▶ AIM OF THE EXERCISE
Copy every line in the records below that contains the word "Presidency".

------------------------------------

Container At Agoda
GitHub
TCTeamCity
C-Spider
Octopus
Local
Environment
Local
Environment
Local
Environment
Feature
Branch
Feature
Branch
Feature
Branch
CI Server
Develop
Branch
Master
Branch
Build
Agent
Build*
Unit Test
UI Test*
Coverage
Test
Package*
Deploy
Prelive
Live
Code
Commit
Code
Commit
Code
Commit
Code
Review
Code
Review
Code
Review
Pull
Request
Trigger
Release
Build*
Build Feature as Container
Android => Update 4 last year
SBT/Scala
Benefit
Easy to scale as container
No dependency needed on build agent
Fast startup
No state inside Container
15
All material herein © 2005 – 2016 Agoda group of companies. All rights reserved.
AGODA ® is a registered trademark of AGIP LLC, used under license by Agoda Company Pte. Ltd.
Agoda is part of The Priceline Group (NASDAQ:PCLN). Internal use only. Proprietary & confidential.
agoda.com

------------------------------------

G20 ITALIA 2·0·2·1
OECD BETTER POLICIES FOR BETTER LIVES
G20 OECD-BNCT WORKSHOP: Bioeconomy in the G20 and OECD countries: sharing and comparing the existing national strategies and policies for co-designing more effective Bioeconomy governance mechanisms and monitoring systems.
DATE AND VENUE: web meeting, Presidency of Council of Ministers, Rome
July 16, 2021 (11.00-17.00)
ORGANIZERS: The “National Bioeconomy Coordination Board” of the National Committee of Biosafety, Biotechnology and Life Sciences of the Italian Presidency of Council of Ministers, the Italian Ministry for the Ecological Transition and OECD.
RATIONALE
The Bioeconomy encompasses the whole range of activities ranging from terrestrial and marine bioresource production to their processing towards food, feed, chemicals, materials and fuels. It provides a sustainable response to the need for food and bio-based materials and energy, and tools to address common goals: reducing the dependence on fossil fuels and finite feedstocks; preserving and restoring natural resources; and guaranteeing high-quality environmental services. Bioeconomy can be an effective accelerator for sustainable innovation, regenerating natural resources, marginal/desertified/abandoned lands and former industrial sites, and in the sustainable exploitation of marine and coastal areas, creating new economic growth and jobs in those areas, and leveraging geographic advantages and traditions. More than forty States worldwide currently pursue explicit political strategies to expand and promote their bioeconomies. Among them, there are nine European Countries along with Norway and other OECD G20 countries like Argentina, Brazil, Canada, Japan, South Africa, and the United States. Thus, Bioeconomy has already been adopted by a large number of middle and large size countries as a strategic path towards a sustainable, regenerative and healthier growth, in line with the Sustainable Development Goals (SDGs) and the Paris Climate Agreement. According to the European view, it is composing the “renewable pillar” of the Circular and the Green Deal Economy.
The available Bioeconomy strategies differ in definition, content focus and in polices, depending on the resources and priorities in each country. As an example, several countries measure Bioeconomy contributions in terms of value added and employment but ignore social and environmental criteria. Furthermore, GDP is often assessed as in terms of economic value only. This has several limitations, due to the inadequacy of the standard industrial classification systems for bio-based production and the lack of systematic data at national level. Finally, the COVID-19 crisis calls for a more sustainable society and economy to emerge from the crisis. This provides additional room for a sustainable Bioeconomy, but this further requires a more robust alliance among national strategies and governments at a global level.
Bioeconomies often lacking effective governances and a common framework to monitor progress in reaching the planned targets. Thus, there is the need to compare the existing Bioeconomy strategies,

------------------------------------

▶ TASK ANSWER
DATE AND VENUE: web meeting, Presidency of Council of Ministers, Rome
ORGANIZERS: The “National Bioeconomy Coordination Board” of the National Committee of Biosafety, Biotechnology and Life Sciences of the Italian Presidency of Council of Ministers, the Italian Ministry for the Ecological Transition and OECD.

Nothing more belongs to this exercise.